I'd like to get opinions from Johnny/KB (people able to sign/push) as they'd be directly concerned by that decision.
From an "external mirror admin" PoV, we should also use the centos-mirror list to discuss this, to get their opinions ?
Also, we can divide your proposal into two parts : - external mirrors can check a file they can compare against to sync "faster" than through their cron jobs (discussed above) - modifying completely the msync.centos.org network to have external mirrors not syncing from us, but betwen them (not sure how people feel about this)
PS : Anssi is now part of the mirrors managers team for CentOS , for people not yet aware of that fact
I just wanted to make a note that I have worked out a system which enables me to mirror all of the Fedora repository, which consists of about 12TB in I believe eleven million files, with a polling interval of ten minutes. A typical update (when there are changes to mirror) including the mirrormanager checkin takes about four minutes (most of it waiting for mirrormanager). A poll when there are no changes takes six seconds. The load on the server during a poll is rsync startup time and a handful of stat calls. A full tree traversal on the server is not required. (It may still be required on the client, but that's no worse than plain rsync.)
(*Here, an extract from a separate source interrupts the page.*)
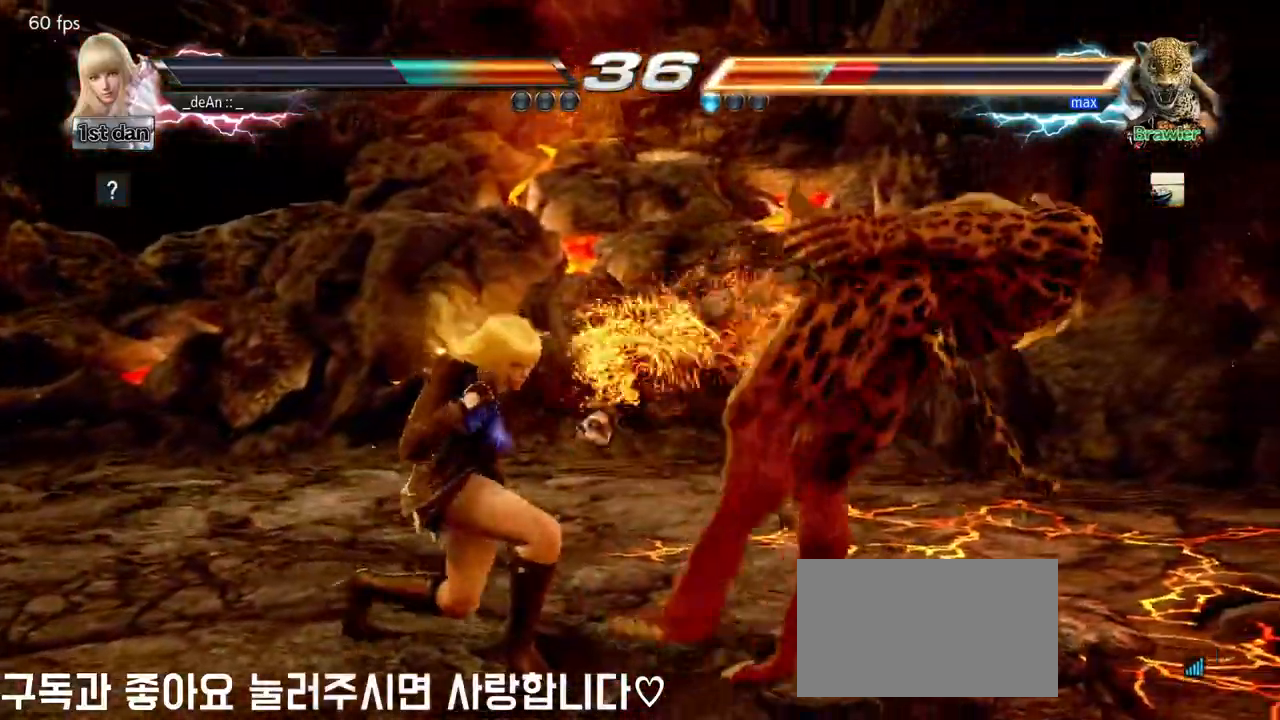
{"buttons": [], "left_stick": "center", "events": [[167, "TRIANGLE", "down"], [333, "TRIANGLE", "up"]]}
The software which handles this is at https://pagure.io/quick-fedora-mirror
It involves a server-side component (written in python2 with limited dependencies) to generate file lists in a useful format, and a client side component (currently written in zsh) which fetches the file lists, processes them, calls rsync with a list of changed files, and does a mirrormanager checkin. (The mirrormanager client is not required.)
A tiered setup (mirrors pulling from other mirrors) works fine; only the master mirror ever needs to generate the file lists. None of this limits the ability of clients to mirror in any other way.
Hardlinks are copied as hardlinks assuming that the file lists for all cross-linked rsync modules are regenerated at the same time, and when that doesn't happen, there's an included client-side hardlinker which uses the file list data to more quickly hardlink a repostory.
A form of exclude lists is supported in the client.
We're also working on a no-polling setup using the Fedora message bus, with mirrors automatically waking up and fetching when new content is pushed out.
While the default configurations, the above message bus stuff, and maybe the mirrormanager checkin are Fedora-specific, I do believe the software will work for any rsync server willing to run the file list generator. If any of this interests your project, please let me know.